FRANKFURT (Reuters) -- The world's two top car companies gave moderately bullish signals about market trends Wednesday, offering a glimmer of hope that the gloom in the auto sector might gradually lift.
The chief executive of General Motors said he expected the U.S. market to improve in the rest of the year, particularly in the fourth quarter, while Ford Motor Co. said it expected stronger demand in the second half in Europe and that June and July sales had been better than anticipated.
Many carmakers have predicted that after a dismal first six months of the year, consumers would start buying cars in the second half, helped by stronger economic conditions.
But investors are cautious, arguing that sales growth may not feed through to profits.
"A few slightly upbeat comments are trickling through for the rest of the year, which is reassuring but remember, in the U.S., carmakers are fighting to make money and things are still very fragile in Europe," said a fund manager in Frankfurt.
VOLUME NOT PROFIT
GM CEO Rick Wagoner said he anticipated an improvement in the U.S. market in coming months.
"The prospects for the second half of the year are clearly better and the fourth quarter should be strong again," he told a German magazine.
U.S. carmakers have been battling weak demand by using incentives and discounts on vehicles, eating into profits.
Hopes of economic recovery in the United States have boosted sentiment to some extent, but auto analysts point out that the sector is structurally warped by incentives.
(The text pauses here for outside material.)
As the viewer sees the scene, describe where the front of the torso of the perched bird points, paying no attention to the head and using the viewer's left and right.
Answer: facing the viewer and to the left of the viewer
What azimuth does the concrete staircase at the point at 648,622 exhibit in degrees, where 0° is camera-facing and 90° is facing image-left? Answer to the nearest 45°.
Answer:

"The U.S. market is incentive led and if the market does pick up, Nissan and Toyota will be the ones to gain -- they are taking the profit out of the market," said Robert Ashton, an analyst at Commerzbank in London.
Some investors noted that the recent appreciation of the dollar against the euro, if sustained, could help European exports, which could favor German players who are dependent on the U.S. market for more than 20 percent of unit sales.
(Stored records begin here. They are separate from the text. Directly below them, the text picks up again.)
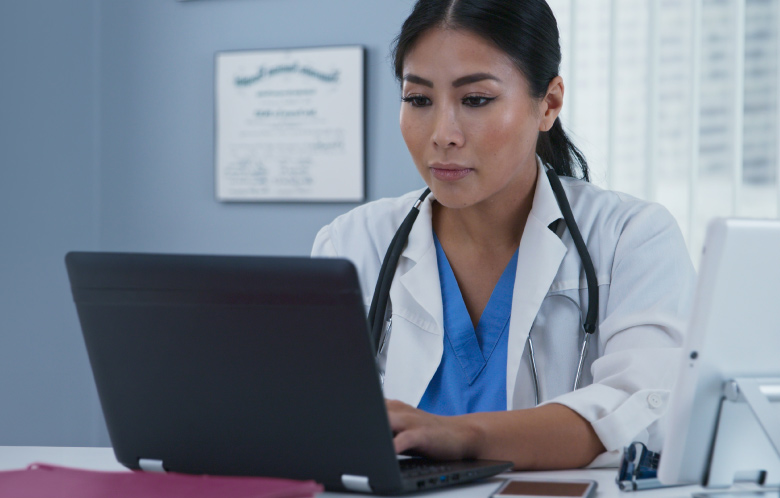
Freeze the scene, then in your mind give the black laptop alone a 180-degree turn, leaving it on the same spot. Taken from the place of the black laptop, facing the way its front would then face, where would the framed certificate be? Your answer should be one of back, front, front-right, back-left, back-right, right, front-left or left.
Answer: back-right

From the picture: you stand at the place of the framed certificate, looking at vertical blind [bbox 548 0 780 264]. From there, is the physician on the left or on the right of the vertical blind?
right

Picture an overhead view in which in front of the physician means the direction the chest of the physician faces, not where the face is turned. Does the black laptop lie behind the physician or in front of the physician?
in front

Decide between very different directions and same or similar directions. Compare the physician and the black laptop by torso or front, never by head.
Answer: very different directions

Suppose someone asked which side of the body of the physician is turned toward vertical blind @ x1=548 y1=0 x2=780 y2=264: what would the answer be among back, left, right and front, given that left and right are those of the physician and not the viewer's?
back

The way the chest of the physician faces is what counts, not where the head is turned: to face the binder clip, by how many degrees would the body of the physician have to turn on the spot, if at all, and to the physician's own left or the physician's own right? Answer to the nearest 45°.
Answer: approximately 45° to the physician's own left

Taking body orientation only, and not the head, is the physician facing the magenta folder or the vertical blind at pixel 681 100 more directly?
the magenta folder

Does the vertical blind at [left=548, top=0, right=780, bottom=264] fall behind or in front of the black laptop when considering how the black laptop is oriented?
in front

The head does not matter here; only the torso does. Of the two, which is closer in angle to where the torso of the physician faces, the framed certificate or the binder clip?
the binder clip

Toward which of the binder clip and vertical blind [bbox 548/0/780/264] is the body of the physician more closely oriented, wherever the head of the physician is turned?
the binder clip

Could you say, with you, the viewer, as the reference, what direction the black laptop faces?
facing away from the viewer and to the right of the viewer

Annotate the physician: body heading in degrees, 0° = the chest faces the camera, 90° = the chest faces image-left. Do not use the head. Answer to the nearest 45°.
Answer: approximately 45°
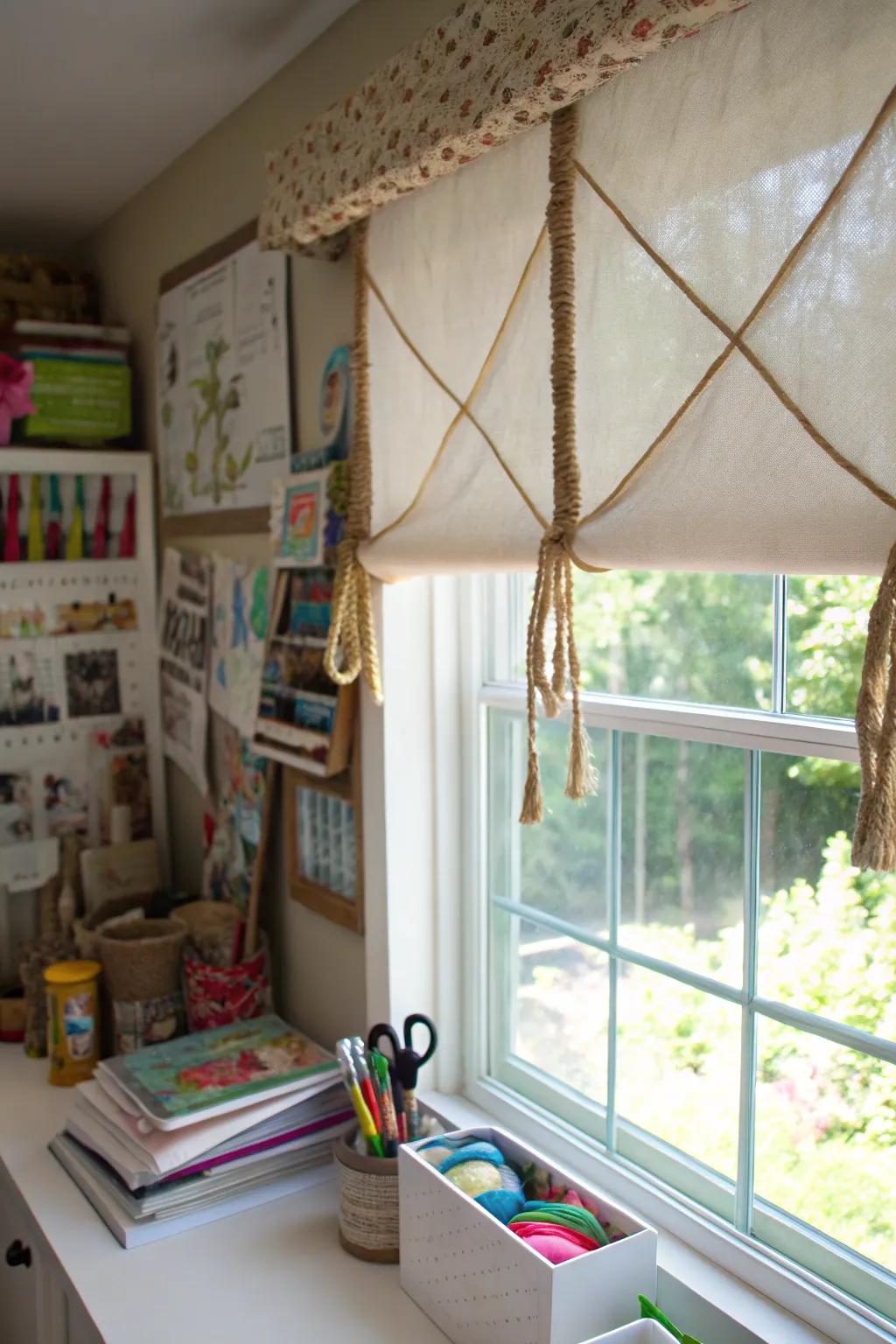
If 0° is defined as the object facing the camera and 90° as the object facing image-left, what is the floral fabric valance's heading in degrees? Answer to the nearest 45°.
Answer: approximately 45°

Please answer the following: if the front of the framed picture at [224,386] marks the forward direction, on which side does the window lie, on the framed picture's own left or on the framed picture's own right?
on the framed picture's own left

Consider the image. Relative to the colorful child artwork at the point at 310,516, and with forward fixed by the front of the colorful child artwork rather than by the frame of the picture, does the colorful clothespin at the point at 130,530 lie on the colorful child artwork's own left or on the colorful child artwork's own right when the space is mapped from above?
on the colorful child artwork's own right

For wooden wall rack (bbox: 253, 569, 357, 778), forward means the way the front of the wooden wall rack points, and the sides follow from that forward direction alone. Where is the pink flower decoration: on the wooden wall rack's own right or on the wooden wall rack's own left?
on the wooden wall rack's own right

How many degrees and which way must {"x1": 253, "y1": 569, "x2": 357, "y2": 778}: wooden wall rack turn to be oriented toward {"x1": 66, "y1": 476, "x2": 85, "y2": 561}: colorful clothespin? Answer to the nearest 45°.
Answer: approximately 90° to its right

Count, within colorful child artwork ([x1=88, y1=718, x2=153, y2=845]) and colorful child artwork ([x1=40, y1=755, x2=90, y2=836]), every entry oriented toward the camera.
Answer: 2

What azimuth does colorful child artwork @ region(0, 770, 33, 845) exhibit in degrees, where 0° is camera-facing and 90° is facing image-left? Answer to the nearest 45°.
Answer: approximately 0°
The euro held near its weakest level against the dollar in almost four months Wednesday as investors bet the United States would benefit from economic recovery earlier than the euro zone.
Despite some positive data from Germany, economic conditions still bode ill for Europe's sagging auto market.
Car sales, however, managed a flat performance in July according to forecaster JD Power LMC, signaling stabilization after a 2.5 percent drop in the year so far. And Ford Europe, which suffered a second-quarter $525 million pretax loss, said the market was showing signs of improvement.
"We are more optimistic than we were two months ago," said a spokesman, adding incoming orders had improved and June and July sales were better than expected. "We think there is a trend."
Ford constantly revises its production schedule to react to demand, and a newspaper reported Ford Europe was planning to lift its fourth-quarter output by 40,000 units.
Carmakers are banking on a raft of high-volume new models soon, including Volkswagen's Golf and Opel's Astra, to jump-start demand.
"We have seen product-led rebounds elsewhere in the past, like in France, and we've got some strong models coming out this autumn, so it could stimulate demand," said Commerzbank's Ashton.
However, Europe's biggest automaker VW said last week it did not expect a pickup in the German auto market, Europe's biggest, until early 2004, later than many industry experts had predicted. French carmakers are also downbeat about the second half.
"The industry still faces challenges. The destocking we were expecting in Europe in the second quarter did not happen," said a German bank in a recent research note, adding that there had been an inventory buildup.
"With no pickup in registrations, production cuts can still take place, which could hammer both makers and suppliers' potential earnings," the bank said.